Trecho selecionado →
● ● ● ● ●
A diretora ressalta que, com o início da Semana de Arte, é notório o apaziguamento interior experimentado pelos pacientes. Segundo ela, à medida que as apresentações e oficinas se desenrolam, eles mudam de comportamento rapidamente. “Ficam mais amorosos, mais cuidadosos uns com os outros”, observa a diretora.

“Como seres humanos, temos que estar abertos às diferenças. Não querer consertá-las. Essas experiências enriquecem nosso trabalho como profissionais da saúde mental. O discurso poético reveste a realidade com a beleza da vida”, afirma Luzmarina, em consonância com o uso da arte para tratar a loucura, método desenvolvido pela psiquiatra alagoana Nise da Silveira que revolucionou a saúde mental no Brasil.

Veterano nas semanas de arte do HGV, o artista plástico, muralista e grafiteiro Gabriel Dias apresentou nesta edição a proposta de mediar a produção coletiva de um mural no espaço Galbarte (local destinado às atividades terapêuticas com suporte na expressão artística). A ideia agradou e os pacientes levaram ao mural partes de suas histórias de vida.

“Estar na Semana de Arte me sensibiliza, me faz tentar entender mais a mente humana. Os pacientes têm uma reação muito espontânea. As pessoas, em geral, estão muito duras. Quando faço meus grafites nas ruas, muitas passam por eles indiferentes. Aqui, há uma interação muito grande, eles se interessam pelo que está sendo realizado”, reflete.

Com suas oficinas de percussão, o músico, ator e educador Carlos de Souza é outra presença constante nas Semanas de Arte do Galba Velloso. “A Semana de Arte tira a gente do lugar comum. A gente quase não usa palavras, é tudo olho no olho. A arte desconstrói barreiras, estar junto com eles é uma delícia”, revela.
● ● ● ● ●
Ações a realizar →
1. Reproduza sem alterações a parte do trecho sobre a Semana de Arte que vai de "Veterano nas semanas" até "histórias de vida.", inclusive.
2. Reescreva em forma de lista, por favor, o parágrafo do trecho sobre a Semana de Arte que começa com "Veterano nas semanas de arte do HGV", mantendo seus fatos principais.
3. Com base no trecho sobre a Semana de Arte, responda:
(a) Segundo a diretora, como os pacientes ficam à medida que as apresentações e oficinas se desenrolam?
(b) Quem desenvolveu o método de usar a arte para tratar a loucura?
(c) Que tipo de oficina Carlos de Souza conduz?
● ● ● ● ●
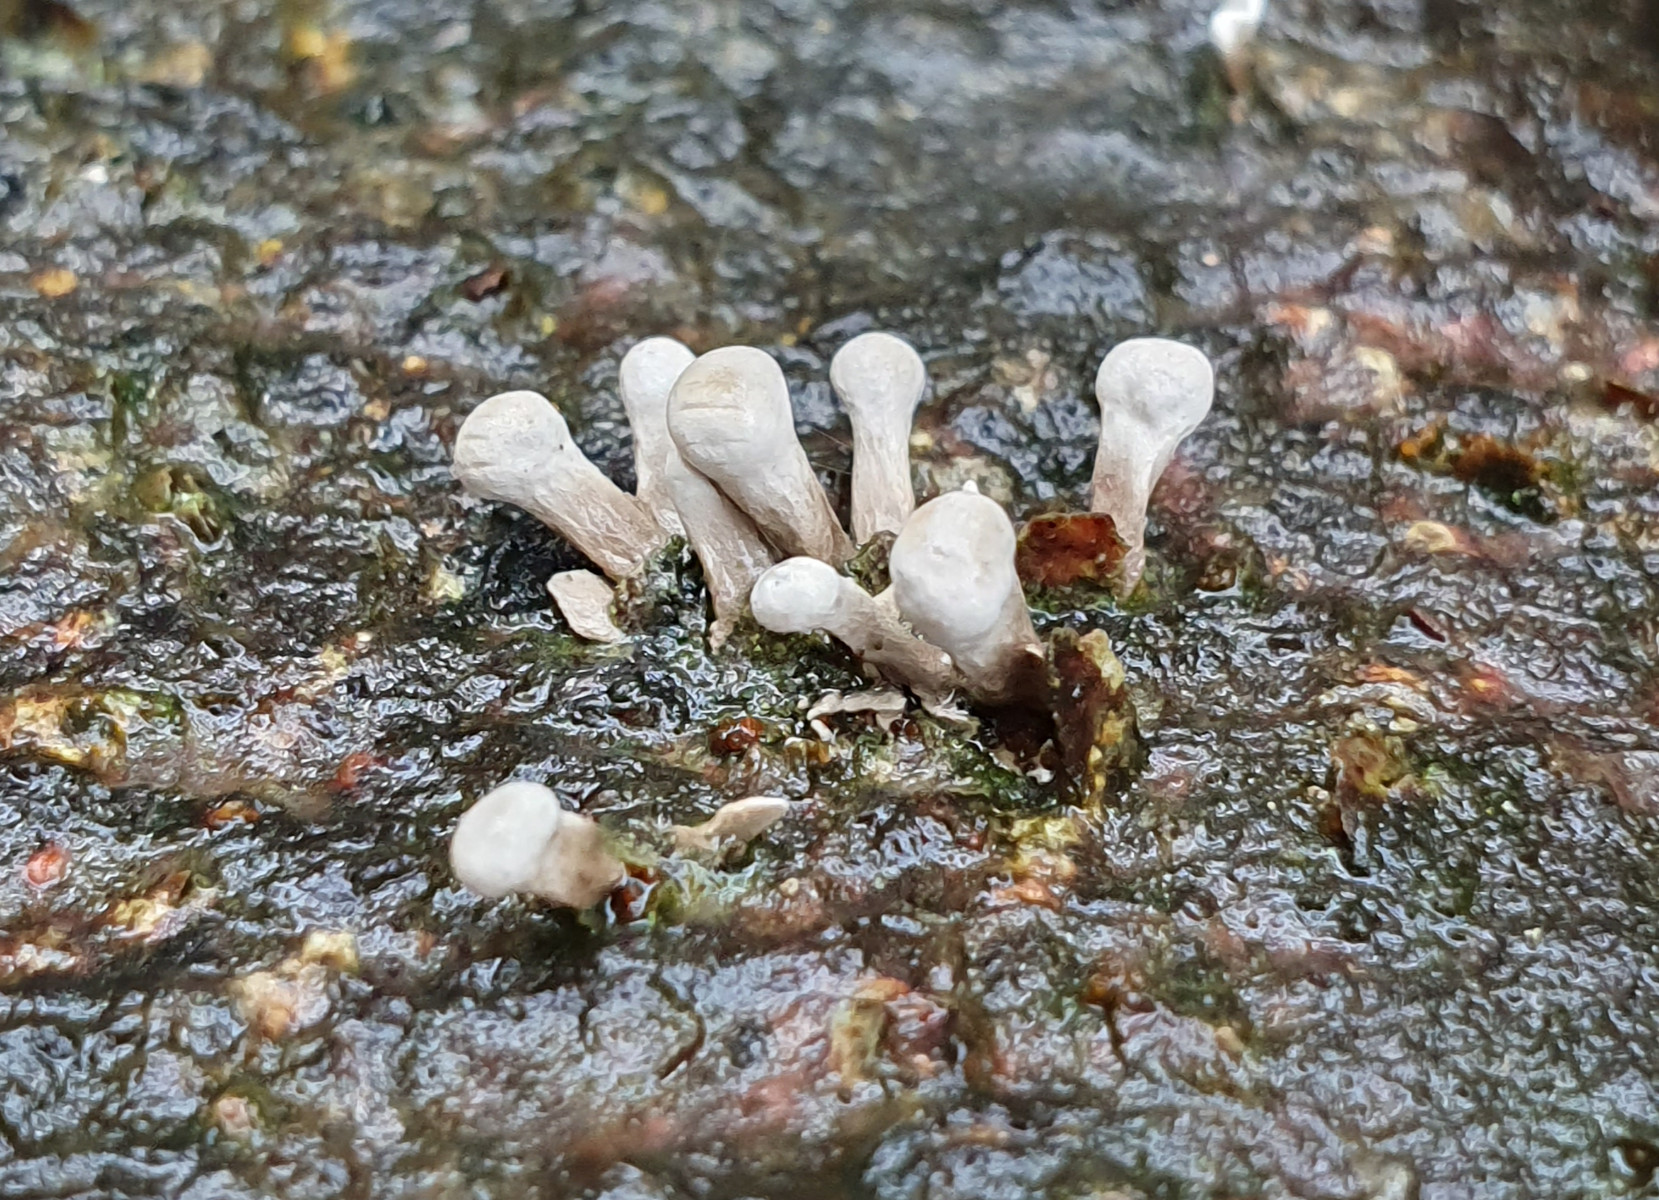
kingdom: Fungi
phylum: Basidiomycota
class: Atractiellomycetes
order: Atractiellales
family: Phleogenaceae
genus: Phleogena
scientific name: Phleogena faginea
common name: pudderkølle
● ● ● ● ●
Resultados por tarefa →
1.
Veterano nas semanas de arte do HGV, o artista plástico, muralista e grafiteiro Gabriel Dias apresentou nesta edição a proposta de mediar a produção coletiva de um mural no espaço Galbarte (local destinado às atividades terapêuticas com suporte na expressão artística). A ideia agradou e os pacientes levaram ao mural partes de suas histórias de vida.

2.
- Gabriel Dias, artista plástico, muralista e grafiteiro, é veterano nas semanas de arte do HGV.
- Nesta edição, ele propôs mediar a produção coletiva de um mural no espaço Galbarte, local destinado às atividades terapêuticas com suporte na expressão artística.
- A ideia agradou.
- Os pacientes levaram ao mural partes de suas histórias de vida.

3.
(a) Ficam mais amorosos e mais cuidadosos uns com os outros.
(b) A psiquiatra alagoana Nise da Silveira.
(c) Oficinas de percussão.